— START OF Data to process —

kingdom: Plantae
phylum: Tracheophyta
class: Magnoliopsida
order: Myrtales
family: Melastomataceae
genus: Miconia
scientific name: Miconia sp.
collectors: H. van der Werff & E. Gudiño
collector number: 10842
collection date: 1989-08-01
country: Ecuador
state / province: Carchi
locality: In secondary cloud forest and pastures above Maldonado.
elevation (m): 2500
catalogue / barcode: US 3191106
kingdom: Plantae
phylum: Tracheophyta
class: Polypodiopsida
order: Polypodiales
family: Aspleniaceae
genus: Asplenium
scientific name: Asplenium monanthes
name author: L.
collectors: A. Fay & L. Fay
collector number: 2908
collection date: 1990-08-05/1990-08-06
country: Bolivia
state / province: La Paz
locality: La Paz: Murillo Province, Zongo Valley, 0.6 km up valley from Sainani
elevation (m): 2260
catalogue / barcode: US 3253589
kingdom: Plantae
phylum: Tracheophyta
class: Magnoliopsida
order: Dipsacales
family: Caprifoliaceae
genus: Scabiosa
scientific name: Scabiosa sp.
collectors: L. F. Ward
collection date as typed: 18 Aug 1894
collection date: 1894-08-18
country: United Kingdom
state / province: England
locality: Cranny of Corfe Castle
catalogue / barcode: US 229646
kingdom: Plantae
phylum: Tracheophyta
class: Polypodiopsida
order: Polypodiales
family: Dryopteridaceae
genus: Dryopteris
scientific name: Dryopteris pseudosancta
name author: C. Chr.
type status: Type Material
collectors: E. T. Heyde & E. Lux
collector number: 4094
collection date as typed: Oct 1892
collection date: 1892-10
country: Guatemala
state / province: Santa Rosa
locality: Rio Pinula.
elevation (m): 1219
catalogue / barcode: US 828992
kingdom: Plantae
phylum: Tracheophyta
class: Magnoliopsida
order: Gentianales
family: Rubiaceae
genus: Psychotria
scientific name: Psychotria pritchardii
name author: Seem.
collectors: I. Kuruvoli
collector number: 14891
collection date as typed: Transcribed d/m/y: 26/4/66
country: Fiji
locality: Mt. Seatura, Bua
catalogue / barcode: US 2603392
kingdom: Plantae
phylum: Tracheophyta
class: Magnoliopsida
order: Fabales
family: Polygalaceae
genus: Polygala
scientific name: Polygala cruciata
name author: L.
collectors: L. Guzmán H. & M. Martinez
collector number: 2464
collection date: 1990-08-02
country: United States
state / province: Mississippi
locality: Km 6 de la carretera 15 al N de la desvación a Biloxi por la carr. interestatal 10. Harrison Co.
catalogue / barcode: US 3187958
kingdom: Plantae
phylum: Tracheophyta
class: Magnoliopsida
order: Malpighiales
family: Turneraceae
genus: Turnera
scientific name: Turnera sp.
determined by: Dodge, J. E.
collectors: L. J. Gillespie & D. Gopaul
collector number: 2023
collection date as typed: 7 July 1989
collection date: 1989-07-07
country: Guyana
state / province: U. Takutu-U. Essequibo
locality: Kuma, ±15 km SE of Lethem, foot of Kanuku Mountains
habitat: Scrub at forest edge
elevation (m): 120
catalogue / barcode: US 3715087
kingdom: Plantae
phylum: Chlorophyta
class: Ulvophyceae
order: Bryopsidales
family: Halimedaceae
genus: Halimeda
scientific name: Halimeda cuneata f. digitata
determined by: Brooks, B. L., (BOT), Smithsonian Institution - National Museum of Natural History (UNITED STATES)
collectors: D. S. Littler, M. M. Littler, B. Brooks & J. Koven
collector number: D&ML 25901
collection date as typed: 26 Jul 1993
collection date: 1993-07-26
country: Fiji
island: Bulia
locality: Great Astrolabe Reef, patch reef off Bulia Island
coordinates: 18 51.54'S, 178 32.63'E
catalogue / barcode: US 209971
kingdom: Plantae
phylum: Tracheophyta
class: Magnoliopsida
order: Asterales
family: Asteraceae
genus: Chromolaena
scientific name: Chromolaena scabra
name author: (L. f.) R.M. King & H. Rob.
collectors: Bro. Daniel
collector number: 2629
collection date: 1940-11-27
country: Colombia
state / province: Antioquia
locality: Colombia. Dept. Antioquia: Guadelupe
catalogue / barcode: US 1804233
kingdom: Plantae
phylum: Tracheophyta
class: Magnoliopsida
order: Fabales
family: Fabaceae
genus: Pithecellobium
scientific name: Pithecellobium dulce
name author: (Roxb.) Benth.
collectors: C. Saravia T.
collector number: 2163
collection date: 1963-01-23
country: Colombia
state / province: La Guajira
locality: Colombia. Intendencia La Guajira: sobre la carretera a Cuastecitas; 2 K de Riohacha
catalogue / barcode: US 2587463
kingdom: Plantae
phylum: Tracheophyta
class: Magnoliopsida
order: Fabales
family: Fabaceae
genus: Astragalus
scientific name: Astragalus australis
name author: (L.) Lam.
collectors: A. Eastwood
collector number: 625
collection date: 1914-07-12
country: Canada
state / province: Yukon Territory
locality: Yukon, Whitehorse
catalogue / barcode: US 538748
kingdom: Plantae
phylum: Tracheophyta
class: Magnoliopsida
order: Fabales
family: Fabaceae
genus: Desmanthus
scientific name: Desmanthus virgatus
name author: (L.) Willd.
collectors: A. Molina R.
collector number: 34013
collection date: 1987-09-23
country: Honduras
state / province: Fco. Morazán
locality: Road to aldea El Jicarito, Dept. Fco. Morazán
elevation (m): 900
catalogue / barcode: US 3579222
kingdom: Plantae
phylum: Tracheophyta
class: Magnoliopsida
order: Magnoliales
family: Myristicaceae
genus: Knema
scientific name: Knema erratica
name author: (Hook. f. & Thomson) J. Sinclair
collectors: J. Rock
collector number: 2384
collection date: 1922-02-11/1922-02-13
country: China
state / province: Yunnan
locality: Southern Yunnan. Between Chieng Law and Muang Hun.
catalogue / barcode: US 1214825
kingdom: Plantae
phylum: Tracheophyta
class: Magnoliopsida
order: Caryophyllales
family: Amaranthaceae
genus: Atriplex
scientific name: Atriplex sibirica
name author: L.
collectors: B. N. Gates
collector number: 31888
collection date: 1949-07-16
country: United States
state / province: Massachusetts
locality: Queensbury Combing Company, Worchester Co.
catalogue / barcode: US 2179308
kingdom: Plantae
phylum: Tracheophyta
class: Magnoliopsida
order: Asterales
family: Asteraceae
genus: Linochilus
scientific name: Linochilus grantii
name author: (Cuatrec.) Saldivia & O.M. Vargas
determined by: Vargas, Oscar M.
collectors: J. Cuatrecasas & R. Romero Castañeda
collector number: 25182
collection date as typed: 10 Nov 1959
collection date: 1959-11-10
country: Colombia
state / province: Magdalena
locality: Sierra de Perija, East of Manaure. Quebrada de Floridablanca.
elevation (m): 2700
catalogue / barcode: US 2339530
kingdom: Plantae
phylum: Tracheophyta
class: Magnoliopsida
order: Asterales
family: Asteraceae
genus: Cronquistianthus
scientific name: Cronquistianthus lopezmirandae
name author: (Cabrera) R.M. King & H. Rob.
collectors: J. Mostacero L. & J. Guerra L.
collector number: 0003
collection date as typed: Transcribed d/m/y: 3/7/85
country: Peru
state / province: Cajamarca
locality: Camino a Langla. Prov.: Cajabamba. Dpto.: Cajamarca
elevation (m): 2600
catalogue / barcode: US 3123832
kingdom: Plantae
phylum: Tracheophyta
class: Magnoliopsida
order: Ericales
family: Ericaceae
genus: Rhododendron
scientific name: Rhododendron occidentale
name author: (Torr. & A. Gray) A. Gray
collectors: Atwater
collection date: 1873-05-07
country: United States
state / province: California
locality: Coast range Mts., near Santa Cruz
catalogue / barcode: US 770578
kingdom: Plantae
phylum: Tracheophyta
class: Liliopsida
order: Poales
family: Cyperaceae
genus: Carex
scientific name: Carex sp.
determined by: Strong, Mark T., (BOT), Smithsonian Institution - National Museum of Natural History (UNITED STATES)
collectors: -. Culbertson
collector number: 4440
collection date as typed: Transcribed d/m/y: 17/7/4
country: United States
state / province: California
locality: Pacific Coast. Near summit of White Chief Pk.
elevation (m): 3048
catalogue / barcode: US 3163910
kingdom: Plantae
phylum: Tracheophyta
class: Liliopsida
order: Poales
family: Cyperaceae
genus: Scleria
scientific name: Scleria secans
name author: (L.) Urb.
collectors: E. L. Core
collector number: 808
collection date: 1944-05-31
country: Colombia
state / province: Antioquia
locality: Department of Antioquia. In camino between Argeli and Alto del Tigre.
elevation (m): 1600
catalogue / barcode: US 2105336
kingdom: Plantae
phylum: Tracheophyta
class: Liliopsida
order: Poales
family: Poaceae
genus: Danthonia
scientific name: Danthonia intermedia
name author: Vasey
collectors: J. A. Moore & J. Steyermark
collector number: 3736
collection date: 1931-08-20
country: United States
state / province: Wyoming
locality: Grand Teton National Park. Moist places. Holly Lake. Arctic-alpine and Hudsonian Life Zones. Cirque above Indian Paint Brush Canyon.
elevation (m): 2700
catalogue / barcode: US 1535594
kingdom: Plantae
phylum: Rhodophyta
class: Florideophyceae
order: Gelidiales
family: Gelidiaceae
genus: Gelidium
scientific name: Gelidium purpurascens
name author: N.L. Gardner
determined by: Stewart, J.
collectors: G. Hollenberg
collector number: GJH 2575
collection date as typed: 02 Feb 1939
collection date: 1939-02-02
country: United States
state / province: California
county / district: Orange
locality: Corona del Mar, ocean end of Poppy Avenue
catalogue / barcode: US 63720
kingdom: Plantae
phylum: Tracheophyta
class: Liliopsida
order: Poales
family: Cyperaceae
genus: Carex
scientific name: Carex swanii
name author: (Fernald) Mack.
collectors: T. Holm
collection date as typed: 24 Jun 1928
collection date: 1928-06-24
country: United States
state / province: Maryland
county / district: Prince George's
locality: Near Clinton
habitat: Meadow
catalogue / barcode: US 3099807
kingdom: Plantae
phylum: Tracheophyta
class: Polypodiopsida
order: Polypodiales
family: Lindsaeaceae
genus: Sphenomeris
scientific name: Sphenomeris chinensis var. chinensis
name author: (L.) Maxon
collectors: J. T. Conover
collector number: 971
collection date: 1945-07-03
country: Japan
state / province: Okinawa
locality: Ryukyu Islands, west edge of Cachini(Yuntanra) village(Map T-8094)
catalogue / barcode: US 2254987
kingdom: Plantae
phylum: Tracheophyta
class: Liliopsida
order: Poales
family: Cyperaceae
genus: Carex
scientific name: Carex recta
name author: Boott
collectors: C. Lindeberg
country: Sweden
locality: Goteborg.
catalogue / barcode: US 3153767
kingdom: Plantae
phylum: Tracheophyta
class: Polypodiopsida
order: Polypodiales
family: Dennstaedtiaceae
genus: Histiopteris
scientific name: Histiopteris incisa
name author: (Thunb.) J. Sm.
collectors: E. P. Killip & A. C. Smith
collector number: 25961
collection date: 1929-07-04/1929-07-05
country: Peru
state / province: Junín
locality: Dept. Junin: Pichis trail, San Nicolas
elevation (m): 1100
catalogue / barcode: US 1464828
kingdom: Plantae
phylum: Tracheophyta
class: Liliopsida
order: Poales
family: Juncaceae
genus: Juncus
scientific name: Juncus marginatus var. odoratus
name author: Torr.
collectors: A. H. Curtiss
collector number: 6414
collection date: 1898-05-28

— END OF Data to process —

* _What to do_: Please repeat the listing verbatim, beginning at its very first line and stopping after the line that contains "collectors: L. F. Ward".

* _Task answer_:
kingdom: Plantae
phylum: Tracheophyta
class: Magnoliopsida
order: Myrtales
family: Melastomataceae
genus: Miconia
scientific name: Miconia sp.
collectors: H. van der Werff & E. Gudiño
collector number: 10842
collection date: 1989-08-01
country: Ecuador
state / province: Carchi
locality: In secondary cloud forest and pastures above Maldonado.
elevation (m): 2500
catalogue / barcode: US 3191106
kingdom: Plantae
phylum: Tracheophyta
class: Polypodiopsida
order: Polypodiales
family: Aspleniaceae
genus: Asplenium
scientific name: Asplenium monanthes
name author: L.
collectors: A. Fay & L. Fay
collector number: 2908
collection date: 1990-08-05/1990-08-06
country: Bolivia
state / province: La Paz
locality: La Paz: Murillo Province, Zongo Valley, 0.6 km up valley from Sainani
elevation (m): 2260
catalogue / barcode: US 3253589
kingdom: Plantae
phylum: Tracheophyta
class: Magnoliopsida
order: Dipsacales
family: Caprifoliaceae
genus: Scabiosa
scientific name: Scabiosa sp.
collectors: L. F. Ward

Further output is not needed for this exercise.